Tropecei outra vez em Luíz Pacheco.

Encontrei um pedaço da sua obra-prima: a Comunidade.

E encontrei nele o sobressalto do meu próprio medo da morte.

Lembrando-me que só consigo sobreviver a ela com a criatividade da escrita e o amor. Mesmo assim será sempre uma sobrevivda simbólica.

Vida para ti, não para mim, já morto.

Claro que o amor, com todos os seus defeitos de fabrico, rupturas, desencontros e canseiras, são o Melhor do Mundo.

Só nesses momentos de infunda ternura, de trémula paixão ou de descanso no teu peito, me esqueço da minha própria morte.

Sinto-me só.

E escrevo por sopetões para escapar à dor.

E depois há um senhor que escreve esta declaração de amor. E eu. Cá em baixo. Penso-me.

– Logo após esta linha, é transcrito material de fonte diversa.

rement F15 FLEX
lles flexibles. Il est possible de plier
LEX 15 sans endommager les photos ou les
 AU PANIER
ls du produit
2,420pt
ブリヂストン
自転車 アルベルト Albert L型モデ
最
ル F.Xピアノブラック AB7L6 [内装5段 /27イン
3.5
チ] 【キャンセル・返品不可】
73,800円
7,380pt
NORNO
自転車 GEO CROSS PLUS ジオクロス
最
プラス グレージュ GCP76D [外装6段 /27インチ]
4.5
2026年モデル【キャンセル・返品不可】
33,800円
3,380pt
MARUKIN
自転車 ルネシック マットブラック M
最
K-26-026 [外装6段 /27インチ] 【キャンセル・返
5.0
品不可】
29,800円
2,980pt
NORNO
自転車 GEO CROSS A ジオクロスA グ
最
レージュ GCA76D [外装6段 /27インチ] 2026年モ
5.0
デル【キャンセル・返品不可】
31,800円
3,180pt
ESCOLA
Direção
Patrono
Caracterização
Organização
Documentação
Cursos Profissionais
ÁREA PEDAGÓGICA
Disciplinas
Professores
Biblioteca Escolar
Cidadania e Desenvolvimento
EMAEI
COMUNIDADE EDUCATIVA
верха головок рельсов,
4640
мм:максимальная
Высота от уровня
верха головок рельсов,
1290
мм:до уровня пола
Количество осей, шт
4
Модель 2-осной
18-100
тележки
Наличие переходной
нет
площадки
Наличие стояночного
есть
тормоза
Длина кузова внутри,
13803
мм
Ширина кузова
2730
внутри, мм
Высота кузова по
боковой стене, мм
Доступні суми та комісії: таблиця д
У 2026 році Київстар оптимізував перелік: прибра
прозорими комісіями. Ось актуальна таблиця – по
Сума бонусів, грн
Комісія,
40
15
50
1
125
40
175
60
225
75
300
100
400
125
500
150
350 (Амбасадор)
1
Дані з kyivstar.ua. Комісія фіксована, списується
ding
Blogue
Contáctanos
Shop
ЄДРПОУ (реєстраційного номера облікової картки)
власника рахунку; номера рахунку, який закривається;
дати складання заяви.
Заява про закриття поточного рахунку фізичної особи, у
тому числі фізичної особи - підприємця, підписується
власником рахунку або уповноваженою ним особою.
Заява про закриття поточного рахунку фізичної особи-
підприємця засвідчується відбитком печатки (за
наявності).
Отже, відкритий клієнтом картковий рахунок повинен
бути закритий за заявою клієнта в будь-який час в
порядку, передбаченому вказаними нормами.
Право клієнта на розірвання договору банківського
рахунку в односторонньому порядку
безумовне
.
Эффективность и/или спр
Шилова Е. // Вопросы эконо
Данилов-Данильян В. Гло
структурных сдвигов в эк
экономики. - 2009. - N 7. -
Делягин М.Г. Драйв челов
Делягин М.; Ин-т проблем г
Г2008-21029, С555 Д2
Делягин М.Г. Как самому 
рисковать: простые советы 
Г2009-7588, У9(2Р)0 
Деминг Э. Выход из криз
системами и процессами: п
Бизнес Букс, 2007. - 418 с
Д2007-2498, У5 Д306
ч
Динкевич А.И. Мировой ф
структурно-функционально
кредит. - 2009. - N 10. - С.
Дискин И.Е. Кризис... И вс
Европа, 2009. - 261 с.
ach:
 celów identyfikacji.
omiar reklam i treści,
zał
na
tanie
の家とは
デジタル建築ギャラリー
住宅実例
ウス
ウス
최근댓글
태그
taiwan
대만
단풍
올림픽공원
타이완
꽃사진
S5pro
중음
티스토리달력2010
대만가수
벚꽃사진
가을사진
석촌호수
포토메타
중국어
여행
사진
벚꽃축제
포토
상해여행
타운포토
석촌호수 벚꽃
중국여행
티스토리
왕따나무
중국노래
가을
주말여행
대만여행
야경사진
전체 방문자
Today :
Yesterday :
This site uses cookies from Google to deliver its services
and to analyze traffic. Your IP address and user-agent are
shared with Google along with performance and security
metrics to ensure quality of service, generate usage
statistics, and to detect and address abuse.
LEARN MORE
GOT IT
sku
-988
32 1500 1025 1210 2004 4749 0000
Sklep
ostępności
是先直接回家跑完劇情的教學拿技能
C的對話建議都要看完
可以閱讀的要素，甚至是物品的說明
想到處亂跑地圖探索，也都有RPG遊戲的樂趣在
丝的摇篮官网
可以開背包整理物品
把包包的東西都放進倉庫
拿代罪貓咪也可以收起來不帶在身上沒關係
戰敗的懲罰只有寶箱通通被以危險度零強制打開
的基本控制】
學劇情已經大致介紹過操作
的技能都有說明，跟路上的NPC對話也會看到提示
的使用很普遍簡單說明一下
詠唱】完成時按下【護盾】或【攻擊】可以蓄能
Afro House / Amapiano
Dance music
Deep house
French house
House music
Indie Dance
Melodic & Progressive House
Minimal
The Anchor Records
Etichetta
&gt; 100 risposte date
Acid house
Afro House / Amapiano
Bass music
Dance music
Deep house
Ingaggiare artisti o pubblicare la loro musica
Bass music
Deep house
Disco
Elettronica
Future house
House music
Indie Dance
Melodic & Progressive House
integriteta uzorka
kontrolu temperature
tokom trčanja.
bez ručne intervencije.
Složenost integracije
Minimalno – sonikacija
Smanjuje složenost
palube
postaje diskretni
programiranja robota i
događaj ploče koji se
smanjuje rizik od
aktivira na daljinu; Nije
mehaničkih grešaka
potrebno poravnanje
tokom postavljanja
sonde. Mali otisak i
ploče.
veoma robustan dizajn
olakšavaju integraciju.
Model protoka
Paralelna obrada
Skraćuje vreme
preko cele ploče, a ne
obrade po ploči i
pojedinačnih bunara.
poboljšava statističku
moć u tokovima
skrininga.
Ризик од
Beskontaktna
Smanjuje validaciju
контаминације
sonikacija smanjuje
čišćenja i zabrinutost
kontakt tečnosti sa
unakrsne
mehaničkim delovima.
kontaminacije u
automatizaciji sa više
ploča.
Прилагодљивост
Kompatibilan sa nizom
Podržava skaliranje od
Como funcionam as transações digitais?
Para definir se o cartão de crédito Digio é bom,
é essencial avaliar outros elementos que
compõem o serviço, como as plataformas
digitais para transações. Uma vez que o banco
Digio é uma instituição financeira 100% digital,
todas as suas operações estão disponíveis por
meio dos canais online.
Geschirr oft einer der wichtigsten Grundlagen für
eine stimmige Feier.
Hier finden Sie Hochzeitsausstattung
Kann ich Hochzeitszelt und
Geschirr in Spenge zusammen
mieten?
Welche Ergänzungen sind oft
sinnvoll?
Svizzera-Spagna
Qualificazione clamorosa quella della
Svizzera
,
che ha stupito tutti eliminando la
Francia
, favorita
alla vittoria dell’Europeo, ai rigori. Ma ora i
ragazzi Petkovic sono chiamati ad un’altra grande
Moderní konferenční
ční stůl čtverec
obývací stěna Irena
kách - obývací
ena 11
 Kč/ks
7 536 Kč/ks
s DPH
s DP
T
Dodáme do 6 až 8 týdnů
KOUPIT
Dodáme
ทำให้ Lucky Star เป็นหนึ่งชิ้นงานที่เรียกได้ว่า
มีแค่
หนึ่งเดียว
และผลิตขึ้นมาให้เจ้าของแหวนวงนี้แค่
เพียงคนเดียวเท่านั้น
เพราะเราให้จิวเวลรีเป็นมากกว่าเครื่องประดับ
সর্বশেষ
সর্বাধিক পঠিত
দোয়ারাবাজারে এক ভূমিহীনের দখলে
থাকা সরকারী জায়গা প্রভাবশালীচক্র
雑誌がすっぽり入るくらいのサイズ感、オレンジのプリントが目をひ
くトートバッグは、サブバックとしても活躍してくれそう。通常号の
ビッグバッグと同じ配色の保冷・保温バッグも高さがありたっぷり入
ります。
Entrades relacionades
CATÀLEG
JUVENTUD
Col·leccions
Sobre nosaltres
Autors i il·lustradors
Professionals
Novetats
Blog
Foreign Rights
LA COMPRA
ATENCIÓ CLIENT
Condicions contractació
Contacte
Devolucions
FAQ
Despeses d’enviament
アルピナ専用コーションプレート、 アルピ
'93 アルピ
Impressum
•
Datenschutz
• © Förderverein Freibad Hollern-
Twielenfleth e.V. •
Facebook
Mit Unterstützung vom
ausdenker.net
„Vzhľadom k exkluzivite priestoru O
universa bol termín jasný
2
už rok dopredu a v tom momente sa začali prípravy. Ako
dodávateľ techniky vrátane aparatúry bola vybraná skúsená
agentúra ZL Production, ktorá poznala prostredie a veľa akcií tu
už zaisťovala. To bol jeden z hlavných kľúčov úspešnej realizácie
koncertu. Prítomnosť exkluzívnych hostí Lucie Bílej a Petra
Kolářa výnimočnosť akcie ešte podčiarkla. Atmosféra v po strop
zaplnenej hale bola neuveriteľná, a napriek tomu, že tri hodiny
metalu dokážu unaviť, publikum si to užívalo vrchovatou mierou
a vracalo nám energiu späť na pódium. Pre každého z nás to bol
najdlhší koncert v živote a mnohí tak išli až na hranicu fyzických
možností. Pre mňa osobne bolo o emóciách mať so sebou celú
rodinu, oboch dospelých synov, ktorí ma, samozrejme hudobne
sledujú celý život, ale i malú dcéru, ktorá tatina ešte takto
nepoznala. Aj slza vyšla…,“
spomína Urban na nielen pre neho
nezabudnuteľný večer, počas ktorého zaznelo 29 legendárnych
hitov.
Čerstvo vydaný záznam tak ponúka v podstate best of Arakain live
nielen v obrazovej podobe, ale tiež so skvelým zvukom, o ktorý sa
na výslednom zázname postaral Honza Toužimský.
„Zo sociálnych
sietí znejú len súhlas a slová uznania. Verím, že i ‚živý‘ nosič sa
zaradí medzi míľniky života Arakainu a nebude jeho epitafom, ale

Se este gajo, tão soberbamente arrasador, se angustiava deste modo. Como sobrevivo eu?

Escreve rapaz, escreve.
 

” Quando a dor no peito me oprime, corre o ombro, o braço esquerdo, surge nas costas, tumifica a carótida e dá-lhe um calor que não gosto; quando a respiração se acelera em busca duma lufada que a renasça, o medo da morte afinal se escancara (medo-mor, tamanha injustiça, torpeza infinita), aperto a mão da Irene, a sua mão débil e branca. Quero acordá-la. E digo : «não me deixes morrer, não deixes…» Penso para comigo, repito para me convencer: «esta pequena mão, âncora de carne em vida, estas amarras suas veias artérias palpitantes, este peso dum corpo e este calor, não me deixarão partir ainda…» E aperto-lhe a mão com força, e acabo às vezes por adormecer assim, quase confiante, agarrado à sua vida. Ah, são as mulheres que nos prendem à terra, a velha terra-mãe, eu sei, eu sei ! São elas que nos salvam do silêncio implacável, do esquecimento definitivo, elas que nos transportam ao futuro, à imortalidade na espécie (nem teremos outra) pelo fruto bendito do seu ventre (eu sei, eu sei…) ”

Excerto de ” Comunidade “, de Luiz Pacheco.